IMF Says It Is Prepared To Feed The World's Hungry (While Invoicing US Taxpayers For Its Services)

Tyler Durden's picture

In a report released earlier summarizing the fund's findings from the irrelevant G-20 meeting over the weekend, "Global Economic Prospects and Policy Challenges", the IMF finally acknowledges what pretty much everyone has been warning about for over two years now. Namely: "From an external perspective, however, there is concern that quantitative easing in the United States could result in a flood of capital. In economies where recovery is already well established, policymakers will need to pay increasing attention to building inflationary pressure. Central banks should continue to stand ready to address liquidity problems in the banking sector, particularly in the euro area." Actually the liquidity area that should be addressed is that in the 3rd subbasement of the Marriner Eccles building where the printers work on full blast 24/7. Furthermore, the IMF points out another glaringly obvious factoid of today's global ponzi economy, namely the Chinese property bubble: "Residential real estate prices in some of China's larger cities have risen rapidly since the crisis, spurred initially by stimulative policies aimed at easing restrictions on real estate lending and subsequently by strong income growth, high savings, and limited alternate investment vehicles. While it is difficult to predict how significant the stress from potential property price correction would be, if these risks are realized, there could  potentially be global ramifications." But arguably the most interesting observation in the report is that the ongoing tsunami of Fed-driven food price surges across the world, in most cases leading to outright revolution, will end up being invoiced to... you - dear US taxpayer.

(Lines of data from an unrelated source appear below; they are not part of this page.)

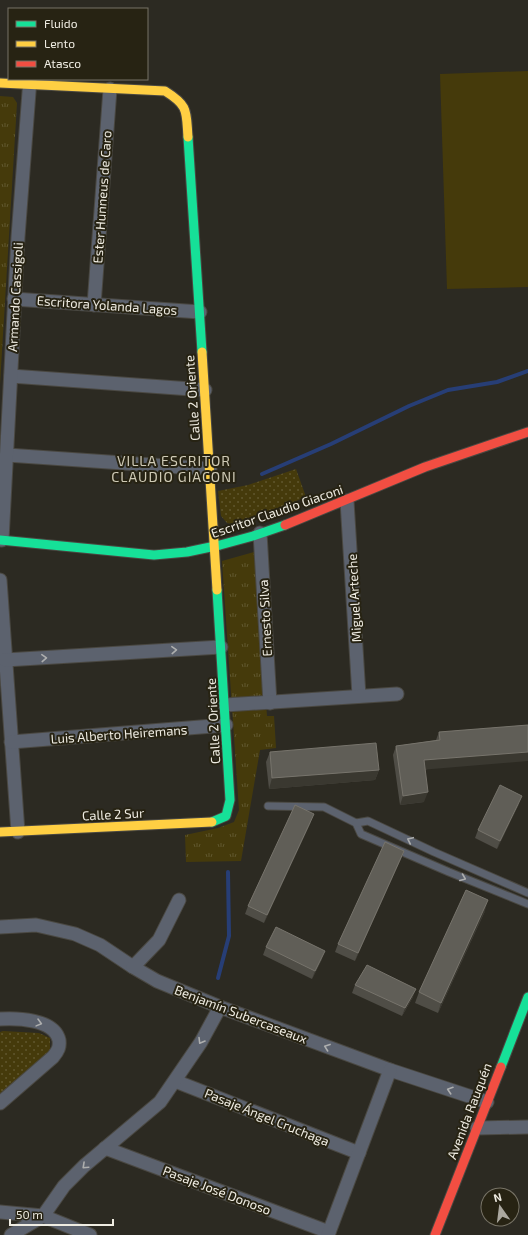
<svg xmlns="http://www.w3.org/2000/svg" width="528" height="1235" font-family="'Exo 2',sans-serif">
<defs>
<pattern id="grass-dots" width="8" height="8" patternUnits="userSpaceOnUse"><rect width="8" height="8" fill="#453a0b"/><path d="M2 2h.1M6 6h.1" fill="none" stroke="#60572e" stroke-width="1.8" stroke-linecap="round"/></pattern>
<pattern id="park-tufts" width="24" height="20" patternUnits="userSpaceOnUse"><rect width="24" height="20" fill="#453a0b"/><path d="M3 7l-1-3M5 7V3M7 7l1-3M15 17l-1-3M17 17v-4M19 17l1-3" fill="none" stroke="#60572e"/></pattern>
</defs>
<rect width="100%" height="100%" fill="#2c2a22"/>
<!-- grass -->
<g fill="url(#grass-dots)">
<path d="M 296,469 L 306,497 L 237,525 L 227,523 L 221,516 L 218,491 L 248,485 Z"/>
<path d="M 3,1031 L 39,1033 L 50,1038 L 50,1052 L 0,1096 L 0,1032 Z"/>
</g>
<!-- park -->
<g fill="url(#park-tufts)">
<path d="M 0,96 L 13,97 L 17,103 L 0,384 Z"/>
<path d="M 254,552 L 267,716 L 274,716 L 276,748 L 260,750 L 241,861 L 186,862 L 185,835 L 218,828 L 234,822 L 239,810 L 222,561 Z"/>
</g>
<!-- garden -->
<path fill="#453a0b" d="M 528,71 L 528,287 L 447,289 L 440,74 Z"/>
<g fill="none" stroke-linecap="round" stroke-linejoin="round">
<!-- stream -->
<g stroke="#273e76" stroke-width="4">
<path d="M 262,474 L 331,444 L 409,406 L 448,390 L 497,382 L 528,371"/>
<path d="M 218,978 L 229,936 L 228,872"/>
</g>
<!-- lane casing -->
<g stroke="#4a4842" stroke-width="9">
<g id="lane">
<path d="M 268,806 L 324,807 L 356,823 L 361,834 L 449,872 L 528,904"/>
<path d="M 356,823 L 368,821 L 434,852 L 528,893"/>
</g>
</g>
<!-- street casing -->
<g stroke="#4a4842" stroke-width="15">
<g id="street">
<path d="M 14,299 L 200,312"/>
<path d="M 94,305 L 110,89"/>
<path d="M 11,376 L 205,390"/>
<path d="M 7,455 L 210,469"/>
<path d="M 347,501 L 359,696"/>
<path d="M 260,533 L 270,703"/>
<path d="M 2,540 L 18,237 L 30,79"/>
<path d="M 0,580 L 18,832"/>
<path d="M 5,660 L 221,647"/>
<path d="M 225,705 L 397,694"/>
<path d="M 11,742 L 226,725"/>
<path d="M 0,927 L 36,925 L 75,934 L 100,945 L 133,967 L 157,981 L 220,1007 L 390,1070 L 487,1102"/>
<path d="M 133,967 L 159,940 L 179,900"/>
<path d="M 0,1019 C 17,1018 54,1019 59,1040 C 60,1047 58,1051 53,1057 L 0,1103"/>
<path d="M 175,1081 L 359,1153"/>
<path d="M 477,1128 L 528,1127"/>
<path d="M 105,1148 L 329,1232"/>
<path d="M 0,1212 L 43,1216 L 90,1235"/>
<path d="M 11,1235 L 43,1216 L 64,1186 L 84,1166 L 160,1102 L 201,1042 L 220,1007"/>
<path d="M 328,1235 L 390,1070"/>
</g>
</g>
<!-- fast casing -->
<g stroke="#4a4842" stroke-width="11">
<g id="fast">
<path d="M 188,137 L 202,352"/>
<path d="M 0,540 L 154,555 L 187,552 L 220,545 L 253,536 L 285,525"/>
<path d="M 212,822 L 226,816 L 230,800 L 217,590"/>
<path d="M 501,1067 L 528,997"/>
</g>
</g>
<!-- slow casing -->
<g stroke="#4a4842" stroke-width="11">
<g id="slow">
<path d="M 0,83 L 165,91 C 189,106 186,111 188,137"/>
<path d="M 202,352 L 217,590"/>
<path d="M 0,832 L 212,822"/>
</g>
</g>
<!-- jam casing -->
<g stroke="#4a4842" stroke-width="11">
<g id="jam">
<path d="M 285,525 L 425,467 L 528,432"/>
<path d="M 435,1235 L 501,1067"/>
</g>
</g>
<!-- lane -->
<use href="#lane" stroke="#5c626e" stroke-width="7"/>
<!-- street -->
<use href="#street" stroke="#5c626e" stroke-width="13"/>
<!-- fast -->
<use href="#fast" stroke="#16e098" stroke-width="9"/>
<!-- slow -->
<use href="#slow" stroke="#ffcf43" stroke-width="9"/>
<!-- jam -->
<use href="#jam" stroke="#f24e42" stroke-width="9"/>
</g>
<!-- wall -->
<g fill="#4f4d46">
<path d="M 528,725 L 425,770 L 424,802 L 400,805 L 393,755 L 396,746 L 436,740 L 439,732 Z"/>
<path d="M 270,752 L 379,770 L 375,780 L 269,789 L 266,762 Z"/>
<path d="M 519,804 L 497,849 L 475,838 L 478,830 Z"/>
<path d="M 311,822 L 264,923 L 245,914 L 248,906 Z"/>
<path d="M 404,851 L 401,859 L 355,961 L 335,952 L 338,944 Z"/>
<path d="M 485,911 L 438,1013 L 415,1003 L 419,992 Z"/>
<path d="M 266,947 L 322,959 L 312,979 L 263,955 Z"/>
<path d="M 355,985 L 413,997 L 402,1016 L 352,993 Z"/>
</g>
<!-- shaded-wall -->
<g fill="#3a3830">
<path d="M 528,752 L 528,761 L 420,770 L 424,760 Z"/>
<path d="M 379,770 L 375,780 L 269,789 L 272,778 Z"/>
<path d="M 428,792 L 424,802 L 400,805 L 403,796 Z"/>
<path d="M 522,796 L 519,804 L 497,849 L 500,841 Z"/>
<path d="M 314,814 L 311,822 L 264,923 L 267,915 Z"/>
<path d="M 404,851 L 401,859 L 355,961 L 358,953 Z"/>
<path d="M 488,900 L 485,911 L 438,1013 L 441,1003 Z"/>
<path d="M 325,951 L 322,959 L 312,979 L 315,971 Z"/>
<path d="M 416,989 L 413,997 L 402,1016 L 405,1008 Z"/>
</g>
<!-- building -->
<g fill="#605e57" stroke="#77746c">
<path d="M 528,725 L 528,752 L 424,760 L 428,792 L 403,796 L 396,746 L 440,740 L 439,732 Z"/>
<path d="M 376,743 L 379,770 L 272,778 L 270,752 Z"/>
<path d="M 500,785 L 522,796 L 500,841 L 478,830 Z"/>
<path d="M 295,805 L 314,814 L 267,915 L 248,906 Z"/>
<path d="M 385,842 L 404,851 L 358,953 L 338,944 Z"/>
<path d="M 466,890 L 488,900 L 441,1003 L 419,992 Z"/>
<path d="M 276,927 L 325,951 L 315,971 L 266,947 Z"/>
<path d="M 367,965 L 416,989 L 405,1008 L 355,985 Z"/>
</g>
<!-- one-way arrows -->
<defs><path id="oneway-chevron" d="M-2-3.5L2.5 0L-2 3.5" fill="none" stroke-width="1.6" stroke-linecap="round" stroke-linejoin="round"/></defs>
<g stroke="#adaeae">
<use href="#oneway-chevron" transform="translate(174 650) rotate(-3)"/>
<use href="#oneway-chevron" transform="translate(44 658) rotate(-3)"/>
<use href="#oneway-chevron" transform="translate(410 840) rotate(-155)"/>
<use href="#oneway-chevron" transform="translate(463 878) rotate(22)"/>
<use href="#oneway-chevron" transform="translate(39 1023) rotate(15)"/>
<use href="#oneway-chevron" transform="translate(201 1041) rotate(121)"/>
<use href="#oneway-chevron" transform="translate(327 1047) rotate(-160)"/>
<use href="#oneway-chevron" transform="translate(450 1090) rotate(-162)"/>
<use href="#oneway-chevron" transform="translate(85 1166) rotate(137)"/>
</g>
<g text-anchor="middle" stroke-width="4" stroke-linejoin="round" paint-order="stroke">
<!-- street labels -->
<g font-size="13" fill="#efece2" stroke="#272313">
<text transform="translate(102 197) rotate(-86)" y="5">Ester Hunneus de Caro</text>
<text transform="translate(15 297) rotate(-87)" y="5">Armando Cassigoli</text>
<text transform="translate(107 305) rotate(4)" y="5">Escritora Yolanda Lagos</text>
<text transform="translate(192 398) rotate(-94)" y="5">Calle 2 Oriente</text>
<text transform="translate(277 511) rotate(-19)" y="5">Escritor Claudio Giaconi</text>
<text transform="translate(354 598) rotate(-93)" y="5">Miguel Arteche</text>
<text transform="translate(265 618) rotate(-93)" y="5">Ernesto Silva</text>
<text transform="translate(213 721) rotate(-93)" y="5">Calle 2 Oriente</text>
<text transform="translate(119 734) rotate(-4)" y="5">Luis Alberto Heiremans</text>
<text transform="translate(113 814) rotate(-3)" y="5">Calle 2 Sur</text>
<text transform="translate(241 1014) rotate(21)" y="5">Benjamín Subercaseaux</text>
<text transform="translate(469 1111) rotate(-69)" y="5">Avenida Rauquén</text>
<text transform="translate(267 1117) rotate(22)" y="5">Pasaje Ángel Cruchaga</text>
<text transform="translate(217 1190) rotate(21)" y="5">Pasaje José Donoso</text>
</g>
<!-- neighbourhood labels -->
<g font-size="14" letter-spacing="1" fill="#cfcab6" stroke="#272313">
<text x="174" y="466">VILLA ESCRITOR<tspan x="174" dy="16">CLAUDIO GIACONI</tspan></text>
</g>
</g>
<!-- legend -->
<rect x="8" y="8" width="140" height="72" fill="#272313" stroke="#777366"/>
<rect x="16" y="21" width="20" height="6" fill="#16e098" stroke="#777366"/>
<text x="44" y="28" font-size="12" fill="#efece2">Fluido</text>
<rect x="16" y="41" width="20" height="6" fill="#ffcf43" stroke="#777366"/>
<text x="44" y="48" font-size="12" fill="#efece2">Lento</text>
<rect x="16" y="61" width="20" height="6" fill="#f24e42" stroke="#777366"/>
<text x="44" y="68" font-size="12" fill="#efece2">Atasco</text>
<!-- north arrow -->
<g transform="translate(500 1207) rotate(346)"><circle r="19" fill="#272313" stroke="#777366"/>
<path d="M0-3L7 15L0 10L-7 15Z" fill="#aba89f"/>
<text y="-6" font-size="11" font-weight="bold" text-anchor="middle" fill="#efece2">N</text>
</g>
<!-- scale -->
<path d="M10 1219v6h103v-6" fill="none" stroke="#efece2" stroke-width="2"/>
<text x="16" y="1219" font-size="12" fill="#efece2" stroke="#272313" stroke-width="3" paint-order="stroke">50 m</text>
</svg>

"The recent food price increases come in the wake of the deepest crisis since the Great Depression, when countries are more vulnerable and have, in general, less fiscal space. In addition to the inflationary implications, the rapid increase in food prices may  have adverse social implications, particularly in low income countries (LICs). The IMF also stands ready to boost its financial support to LICs and other member countries to help them stem the adverse effects of rapid food price increases."

Which means that soon the IMF will be subsidizing countries around the world, all of whom will adopt the Mutual Assured Destruction made so famous by our lunatic Treasury Secretary, and tell the IMF (whose number one sponsor happens to be the US), that either they get bailed out, or bloody revolutions will follow. And yes, America will foot the bill for that too.

Key highlights from the report:

On QE:

With inflationary expectations well anchored, accommodative monetary policy in major advanced economies remains appropriate for now. High unemployment and large output gaps are keeping wages and inflation expectations in the major advanced  economies in check, notwithstanding large increases in food and energy prices. Continuing monetary policy accommodation is thus the right policy from a domestic perspective, considering also that the recovery is expected to remain sluggish going forward. From an external perspective, however, there is concern that quantitative easing in the United States could result in a flood of  capital. In economies where recovery is already well established, policymakers will need to pay increasing attention to building inflationary pressure. Central banks should continue to stand ready to address liquidity problems in the banking sector, particularly in the euro area.

On Chinese property crash:

In addition to well-known downside risks associated with real estate in major advanced economies, an emerging risk to the global recovery stems from a potentially steep price correction in Chinese property markets. Residential real estate prices in some of China's larger cities have risen rapidly since the crisis, spurred initially by stimulative policies aimed at easing restrictions on real estate lending and subsequently by strong income growth, high savings, and limited alternate investment vehicles. Over the past year, the authorities have stepped up efforts to rein in property prices, recently announcing a range of measures, including raising the minimum down-payment for second-home buyers and enforced a 5½ percent business tax on properties sold within 5 years. Given the government guarantees in place, financial sector risks threaten the fiscal outlook. While it is difficult to predict how significant the stress from potential property price correction would be, if these risks are realized, there could potentially be global ramifications.

And most curiously, on what could be the headlines of tomorrow: "how the IMF fed a hungry world":

Sharp food price increases pose a particular challenge for many emerging and developing economies. The recent food price increases come in the wake of the deepest crisis since the Great Depression, when countries are more vulnerable and have, in  general, less fiscal space. In addition to the inflationary implications, the rapid increase in food prices may have adverse social implications, particularly in low income countries (LICs). To minimize the social and economic costs from rapid food price increases, policymakers would need to: (i) avoid discretionary policies, such as export bans and taxes and price controls, that  seek to insulate domestic markets, as such actions can increase world food price volatility; (ii) accommodate first-round effects, but be ready to tighten policies to avoid second-round effects that could result in persistent inflation; and (iii) ensure that the poor are protected, ideally through targeted and cost effective social safety net programs. The IMF also stands ready to boost its  financial support to LICs and other member countries to help them stem the adverse effects of rapid food price increases.

How providing additional capital does not lead to increasing local inflation in said "LICs" we fail to comprehend. But we will leave that logic to someone with an economics Ph.D.